An Intersectional Primer for Next-Gen Changemakers

By Jamia Wilson

Illustrated by Aurélia Durand

In 2017, women took to the streets in record numbers. The Women’s March, held the day after Donald Trump’s inauguration, was the largest single-day protest in the United States, and an international call to arms against misogyny and sexism. This resurgence of feminism raised pertinent questions: Who gets to be a feminist and what does it mean to be a feminist today?

Jamia Wilson’s accessible primer, “This Book Is Feminist,” frames the movement as enlightened collective consciousness. Wilson, executive editor at Random House and the former director of the Feminist Press, treats feminism as a living, breathing, malleable entity that holds the key to dismantling systemic oppression and injustice.

For her, there is no feminism without intersectionality. Coined in 1989 by Kimberlé Crenshaw, the term, as defined by Wilson, describes “the interconnected nature of social categorizations, such as race, class and gender, as they apply to an individual or group, creating overlapping systems of discrimination.”

Wilson’s 15 short chapters, tailor-made for young attention spans, thoughtfully examine the roots of the feminist movement. Many begin with quotations and feature Aurélia Durand’s bright portraits of activists, from Mary Wollstonecraft to Marsha P. Johnson and Malala Yousafzai. Statistics show the disparities that impact women across nationalities, class, race, ability and sexual identity. Journal prompts encourage introspection, and notes and a glossary at the back aid information retention. Wilson unravels the notion that feminism is “single-issue” advocacy. Her vision of it eschews borders and gatekeepers.

Who has power? Who creates the rules? These questions serve as touchstones throughout. If knowledge is a form of power, Wilson argues, then power is speaking truth without fear.

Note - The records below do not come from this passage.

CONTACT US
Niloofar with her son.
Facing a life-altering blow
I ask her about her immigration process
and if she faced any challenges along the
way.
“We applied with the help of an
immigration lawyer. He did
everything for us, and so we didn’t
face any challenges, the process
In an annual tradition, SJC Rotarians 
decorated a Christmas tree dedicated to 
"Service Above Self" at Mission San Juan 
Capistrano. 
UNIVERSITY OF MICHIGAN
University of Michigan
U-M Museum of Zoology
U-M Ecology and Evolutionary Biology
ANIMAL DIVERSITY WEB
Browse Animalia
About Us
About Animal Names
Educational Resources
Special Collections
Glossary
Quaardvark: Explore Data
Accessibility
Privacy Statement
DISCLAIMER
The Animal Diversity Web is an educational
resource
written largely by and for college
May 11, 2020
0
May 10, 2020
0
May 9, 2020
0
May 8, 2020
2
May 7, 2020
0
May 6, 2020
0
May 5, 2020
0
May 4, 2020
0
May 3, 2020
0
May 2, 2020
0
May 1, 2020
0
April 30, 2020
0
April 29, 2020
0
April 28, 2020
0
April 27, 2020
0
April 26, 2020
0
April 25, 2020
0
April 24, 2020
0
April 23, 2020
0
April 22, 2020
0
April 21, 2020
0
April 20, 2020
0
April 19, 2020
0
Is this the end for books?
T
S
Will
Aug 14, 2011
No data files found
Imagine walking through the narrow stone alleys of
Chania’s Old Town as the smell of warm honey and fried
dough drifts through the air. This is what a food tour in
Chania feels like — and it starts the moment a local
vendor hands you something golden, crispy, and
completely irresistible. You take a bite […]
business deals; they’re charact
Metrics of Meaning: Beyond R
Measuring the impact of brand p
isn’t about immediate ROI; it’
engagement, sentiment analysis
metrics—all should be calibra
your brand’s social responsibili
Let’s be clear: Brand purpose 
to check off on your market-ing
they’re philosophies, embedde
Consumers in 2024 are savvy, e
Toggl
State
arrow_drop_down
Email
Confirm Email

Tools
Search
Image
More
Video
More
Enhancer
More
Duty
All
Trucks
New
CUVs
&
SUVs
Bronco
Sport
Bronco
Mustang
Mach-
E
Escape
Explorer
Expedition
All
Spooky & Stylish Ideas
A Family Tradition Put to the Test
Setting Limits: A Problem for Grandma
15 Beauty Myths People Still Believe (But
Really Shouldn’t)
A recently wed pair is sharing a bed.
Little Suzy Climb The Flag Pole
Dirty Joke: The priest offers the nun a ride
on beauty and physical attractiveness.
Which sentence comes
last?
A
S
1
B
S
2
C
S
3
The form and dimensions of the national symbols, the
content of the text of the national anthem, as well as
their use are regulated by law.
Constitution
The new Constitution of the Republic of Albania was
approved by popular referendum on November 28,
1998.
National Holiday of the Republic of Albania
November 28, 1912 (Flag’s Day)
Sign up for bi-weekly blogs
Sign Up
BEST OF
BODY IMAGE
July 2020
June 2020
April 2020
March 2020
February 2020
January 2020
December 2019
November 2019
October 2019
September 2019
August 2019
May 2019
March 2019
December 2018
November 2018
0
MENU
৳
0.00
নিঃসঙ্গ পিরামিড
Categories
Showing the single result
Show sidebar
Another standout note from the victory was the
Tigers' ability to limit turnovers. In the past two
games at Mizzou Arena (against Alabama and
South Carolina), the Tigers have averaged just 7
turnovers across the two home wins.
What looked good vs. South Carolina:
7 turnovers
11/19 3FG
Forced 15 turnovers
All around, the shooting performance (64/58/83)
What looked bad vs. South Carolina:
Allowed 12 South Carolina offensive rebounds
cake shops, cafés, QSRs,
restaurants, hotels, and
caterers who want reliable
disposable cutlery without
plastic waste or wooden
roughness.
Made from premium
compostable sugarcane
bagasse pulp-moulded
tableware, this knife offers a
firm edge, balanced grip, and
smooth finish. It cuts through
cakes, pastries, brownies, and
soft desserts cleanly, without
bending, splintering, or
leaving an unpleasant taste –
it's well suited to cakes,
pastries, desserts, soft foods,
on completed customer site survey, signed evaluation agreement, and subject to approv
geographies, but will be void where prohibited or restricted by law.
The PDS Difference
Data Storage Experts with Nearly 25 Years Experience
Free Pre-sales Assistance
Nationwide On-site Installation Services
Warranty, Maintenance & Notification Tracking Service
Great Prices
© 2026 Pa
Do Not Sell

Wilson’s personal experiences and past struggles with ableism, racism, misogyny and colorism further illustrate the complexities of identity. A chapter on health makes the case for power as “bodily autonomy.” Wilson, who was born with a congenital cataract, stresses how feminism, like disability, is misunderstood and wrongfully stigmatized. Stigmas enforce systemic injustice; in order to push the needle forward we sometimes have to retool outdated patterns of thinking, including beliefs we regard as unbreachable.

A few chapters later, Wilson chronicles her relationship with her hair as an African American woman. After years of trying to conform to harmful social and cultural norms, she embraces her natural hair. Durand’s illustrated timeline highlights pivotal moments in Wilson’s journey to locs, which ends with self-acceptance and pride. These moments of raw honesty will surely connect with young readers. As a Black and Asian woman who also wasted years battling her natural hair, I saw myself in Wilson’s hard-earned revelations.

Fannie Lou Hamer once said, “Nobody’s free until everybody’s free.” Wilson’s optimistic view of feminism is based on the tenet of liberation for all, placing marginalized communities front and center. This foundational work endorses equity over equality, solidarity over performative allyship. But there is no one “right” way to be a feminist. As its history shows, sometimes the movement’s foremothers reinforced chains rather than breaking them. Yet if we commit to collective activism and inclusive organization, we have the chance to slay Goliaths.